FIG. 2C is non-limiting example of a fuel cell system 100 comprising a shorted fuel cell stack 160 located down stream from a fuel cell stack 101 (regular stack) in addition to other components of a fuel cell system.
The system 100 contains an exhaust conduit 170 which operatively connects the anode exhaust outlet from the shorted stack 160 to a carbon dioxide storage tank or other vessel 21 for sequestering carbon dioxide and/or water. Preferably, the exhaust conduit 170 is connected to a dryer 20 that separates the carbon dioxide from the water contained in the exhaust stream. The dryer 20 can use any suitable means for separating carbon dioxide from water, such as separation based on differences in melting point, boiling point, vapor pressure, density, polarity, or chemical reactivity. Preferably, the separated carbon dioxide is substantially free of water and has a relatively low dew point. Preferably, the separated carbon dioxide is sequestered in the vessel 21 in order to minimize greenhouse gas pollution by the system 100.

■ **Exercise task 1**:
Arrange the lines of the records as a numbered list, starting at the line containing "at coordinates coord(624,384)." and ending at the line containing "In order to", and leave out the blank lines.

■ **Available records**:

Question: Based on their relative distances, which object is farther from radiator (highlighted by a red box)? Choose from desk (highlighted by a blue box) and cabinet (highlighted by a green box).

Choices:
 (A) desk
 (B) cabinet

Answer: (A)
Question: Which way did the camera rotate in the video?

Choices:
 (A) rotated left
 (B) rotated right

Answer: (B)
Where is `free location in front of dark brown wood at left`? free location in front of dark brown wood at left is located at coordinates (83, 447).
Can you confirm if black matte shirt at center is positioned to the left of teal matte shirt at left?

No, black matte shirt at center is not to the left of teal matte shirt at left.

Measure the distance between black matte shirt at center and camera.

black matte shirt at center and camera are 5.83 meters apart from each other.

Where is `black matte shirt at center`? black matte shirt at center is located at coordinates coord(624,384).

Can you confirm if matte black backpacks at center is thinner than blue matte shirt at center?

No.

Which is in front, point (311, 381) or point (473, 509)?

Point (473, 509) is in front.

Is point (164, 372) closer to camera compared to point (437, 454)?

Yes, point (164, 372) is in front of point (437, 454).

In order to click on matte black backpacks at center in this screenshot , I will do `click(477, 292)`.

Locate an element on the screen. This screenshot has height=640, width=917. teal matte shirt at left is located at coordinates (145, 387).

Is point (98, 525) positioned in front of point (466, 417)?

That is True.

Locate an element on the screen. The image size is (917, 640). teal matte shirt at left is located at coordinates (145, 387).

■ **Exercise task 2**:
Translate this sentence from the fuel cell text into Spanish: "Preferably, the separated carbon dioxide is substantially free of water and has a relatively low dew point."

■ **Complete output 1**:
1. Where is `black matte shirt at center`? black matte shirt at center is located at coordinates coord(624,384).
2. Can you confirm if matte black backpacks at center is thinner than blue matte shirt at center?
3. No.
4. Which is in front, point (311, 381) or point (473, 509)?
5. Point (473, 509) is in front.
6. Is point (164, 372) closer to camera compared to point (437, 454)?
7. Yes, point (164, 372) is in front of point (437, 454).
8. In order to click on matte black backpacks at center in this screenshot , I will do `click(477, 292)`.

■ **Complete output 2**:
Preferiblemente, el dióxido de carbono separado está sustancialmente libre de agua y tiene un punto de rocío relativamente bajo.